◆ 作業指示 ◆
(a) 藤田一也についてのコラムによると、藤田はゴールデングラブ賞をどの部門で何度受賞しましたか。
(b) 記録の冒頭から始めて「Reading left to right, what」を含む行で終え、その範囲の記録の行を「番号」と「記録の行」の二列からなるMarkdownの表で表してください。空行と画像の行は含めないでください。

◆ 抜粋本文 ◆

····················

コラム
クセになる声援を、もう一度
――帰ってきた藤田一也
2022/04/18
2012年6月11日――。
藤田一也は、ベイスターズの「7番・遊撃手」としてイーグルス戦のスターティングメンバーに名を連ねていた。先発を務めたのは田中健二朗で、試合には敗れた。その後しばらくの間、ビジターゲームが続いた。
ベイスターズのユニフォームを身にまとい、横浜スタジアムのグラウンドに立つ藤田の姿が長年にわたり見られなくなることを、このとき誰も知らなかった。
イーグルスへのトレード移籍が公になったのは、同26日のことだった。
あれから10年近くの歳月が過ぎた、2022年4月15日。
ベイスターズの藤田が横浜スタジアムに帰ってきた。1点ビハインドの8回、代打としてその名前はコールされた。
「横浜スタジアムで久しぶりの出場。温かい声援と拍手をもらって、本当にいいムードの中で打席に立つことができました」
スワローズのセットアッパー、清水昇とは初対戦。4球目、外寄りのフォークに食らいついてレフト前に運ぶと、雄たけびをあげながら一塁に到達した。ベンチの仲間たちも立ち上がって、藤田の復帰後初ヒットをともに喜んだ。
「(横浜の)ファンの皆さんの前で打ててうれしかった。まだまだシーズンは長いので、チーム、ファンの期待に応えられるようなバッティングをしていきたい」
イーグルスへの移籍は、結果的には大きな転機となった。
ベイスターズでは成し得なかったレギュラー獲得を実現させ、移籍2年目の2013年にはキャリア初の規定打席到達。リーグ優勝・日本一の夢も叶えた。翌2014年には全試合出場を果たしたほか、ゴールデングラブ賞(二塁手部門)を3度受賞するなど、チームに欠かせない存在となった。
しかし、近年は出場機会が減っていた。2020年は55試合に出場したが、スタメンはゼロ。昨シーズンにいたっては、プロ入り後初めて、一軍での出場機会を一度も得られなかった。
「いつ一軍から声がかかってもいいように。そういうモチベーションだけは切らないようにしていたんですけど……」

····················

◆ 提供データ ◆
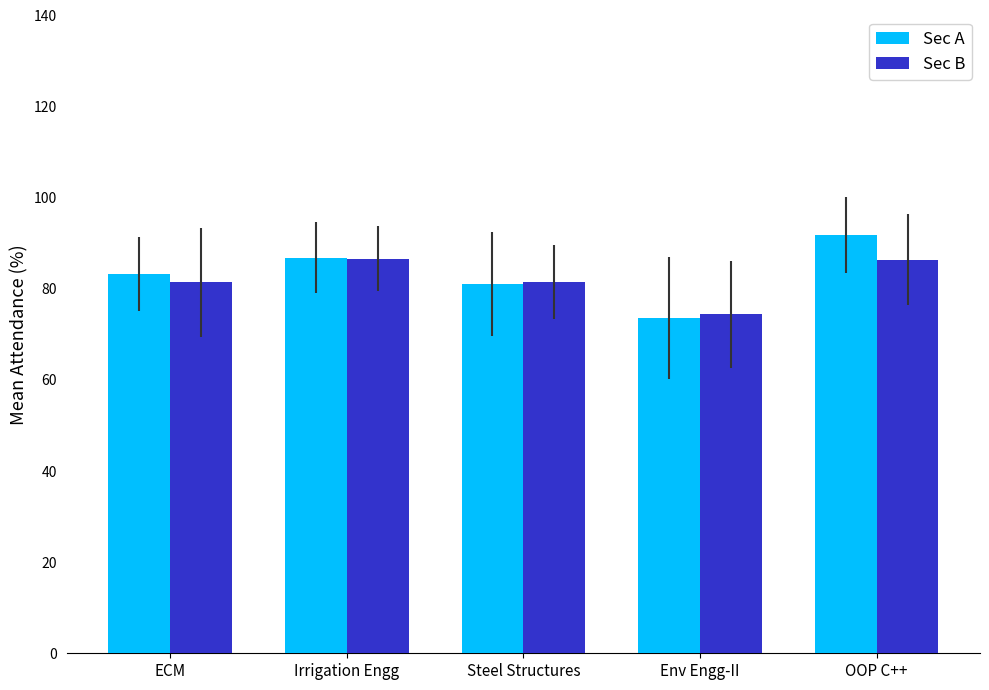

What is the label of the 5th bar from the right?

ECM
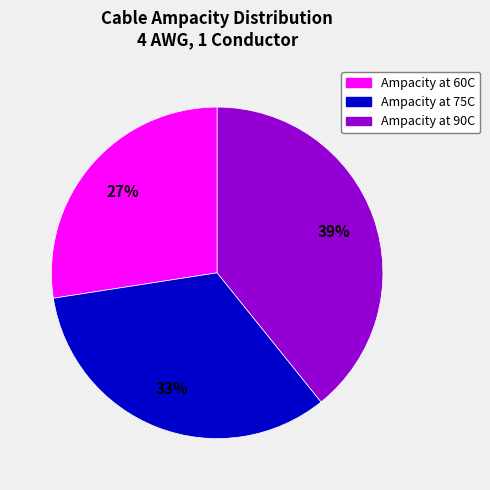

True or false: Ampacity at 90C accounts for 29% of the total.

False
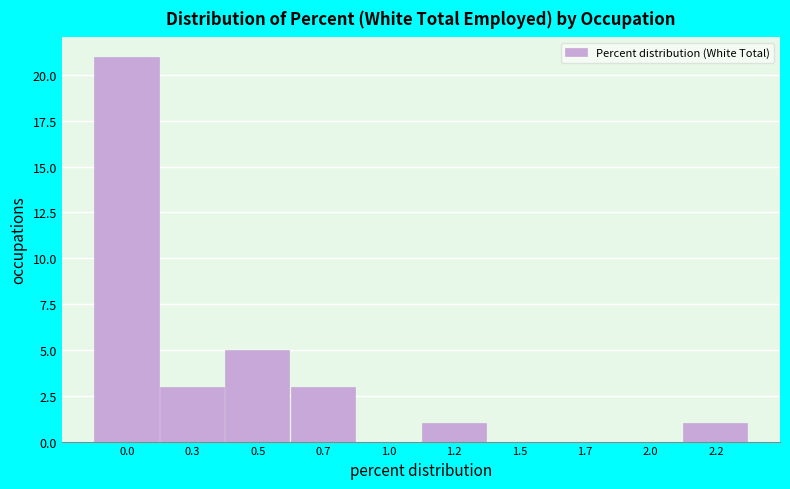

Reading left to right, what are all the values shown in this chart?

0.0=21	0.3=3	0.5=5	0.7=3	1.0=0	1.2=1	1.5=0	1.7=0	2.0=0	2.2=1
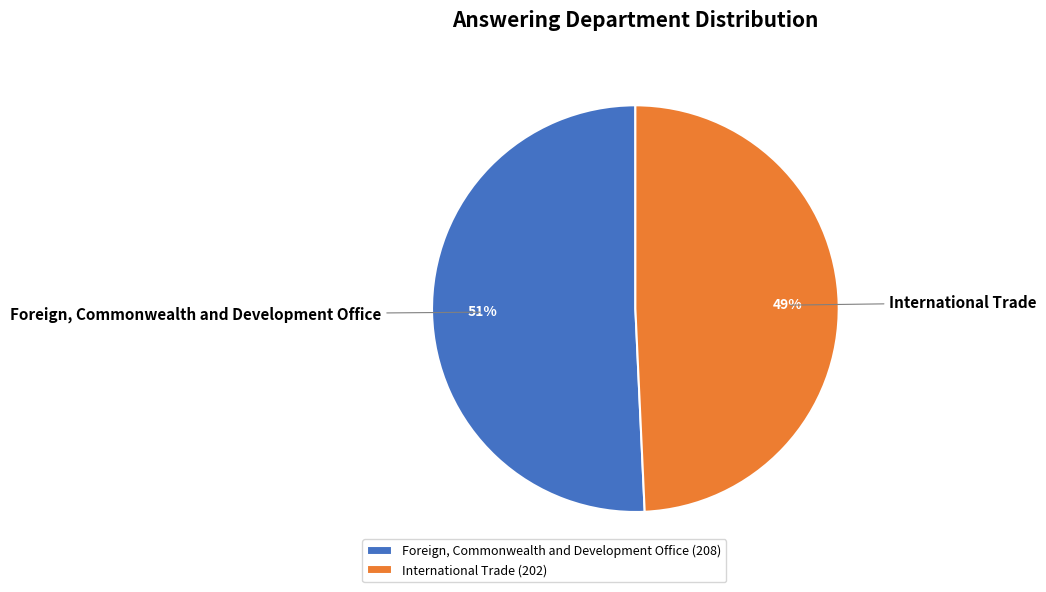

To the nearest percent, what is the average slice percentage?

50%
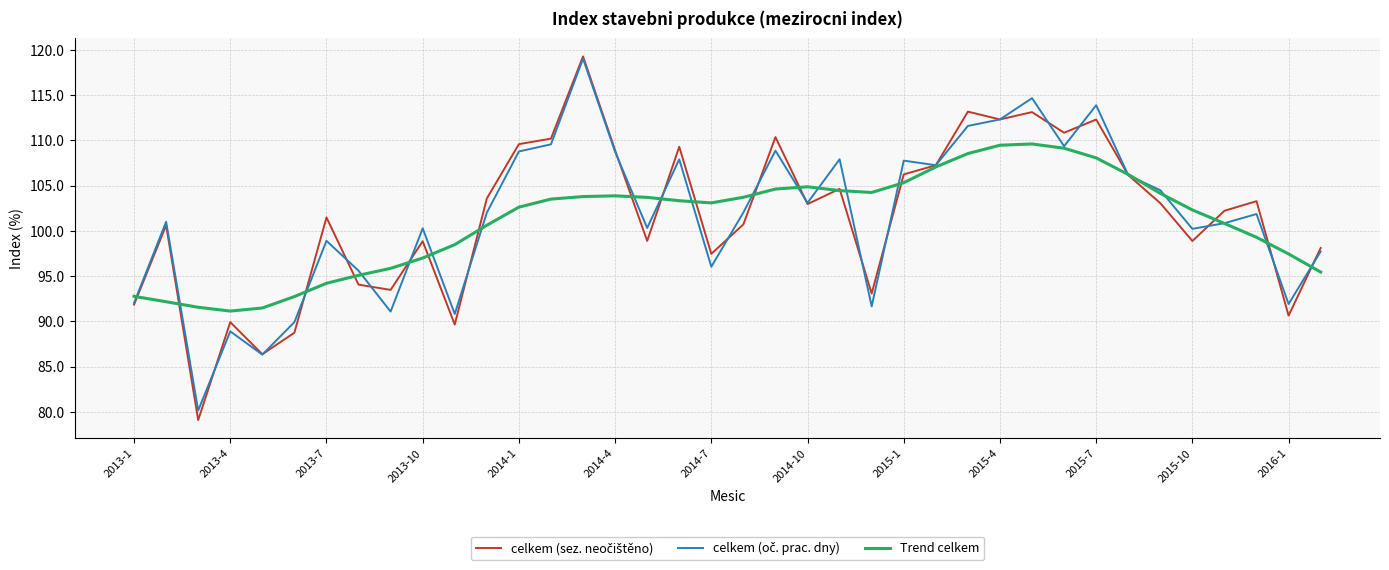

What is the minimum value for Trend celkem?

91.2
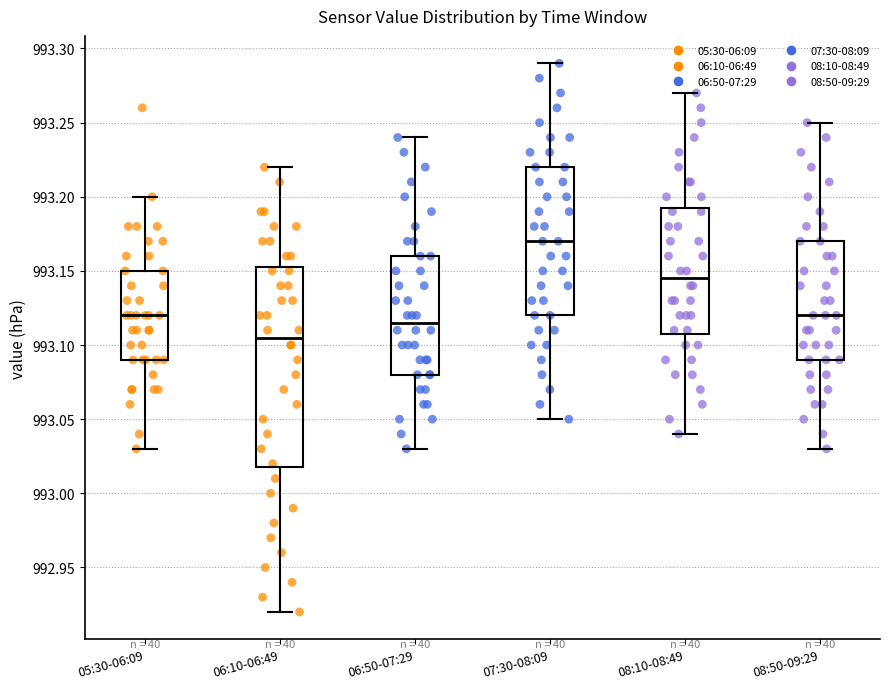

Reading left to right, read every box against the y-axis: the position of its median line, the range the box covers, and the ends of its whiskers. The values are not printed on the chart, so give them approximately, as read against the axis.

05:30-06:09: median 993.120, box 993.090 to 993.150, whiskers 993.030 to 993.200
06:10-06:49: median 993.105, box 993.020 to 993.155, whiskers 992.920 to 993.220
06:50-07:29: median 993.115, box 993.080 to 993.160, whiskers 993.030 to 993.240
07:30-08:09: median 993.170, box 993.120 to 993.220, whiskers 993.050 to 993.290
08:10-08:49: median 993.145, box 993.110 to 993.195, whiskers 993.040 to 993.270
08:50-09:29: median 993.120, box 993.090 to 993.170, whiskers 993.030 to 993.250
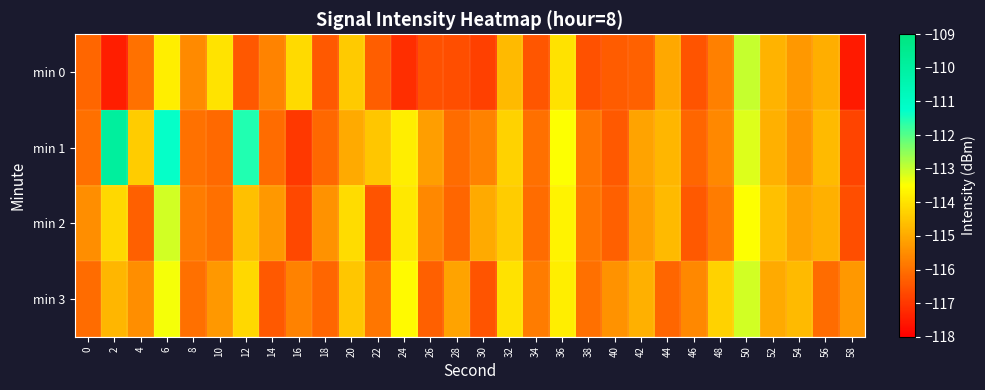

At which category is the sum across all series the highest?

6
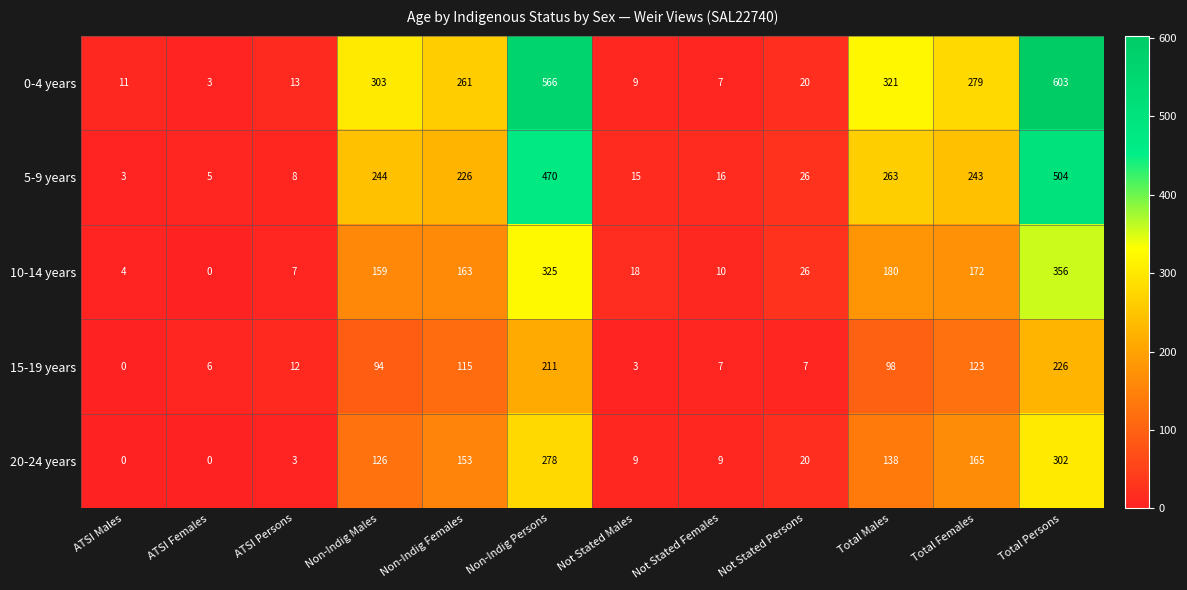

At which label is 5-9 years closest to 253?

Non-Indig Males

····················

◆ 解答一覧 ◆
(a) 二塁手部門で3度受賞しました。

(b)
| 番号 | 記録の行 |
|---|---|
| 1 | What is the label of the 5th bar from the right? |
| 2 | ECM |
| 3 | True or false: Ampacity at 90C accounts for 29% of the total. |
| 4 | False |
| 5 | Reading left to right, what are all the values shown in this chart? |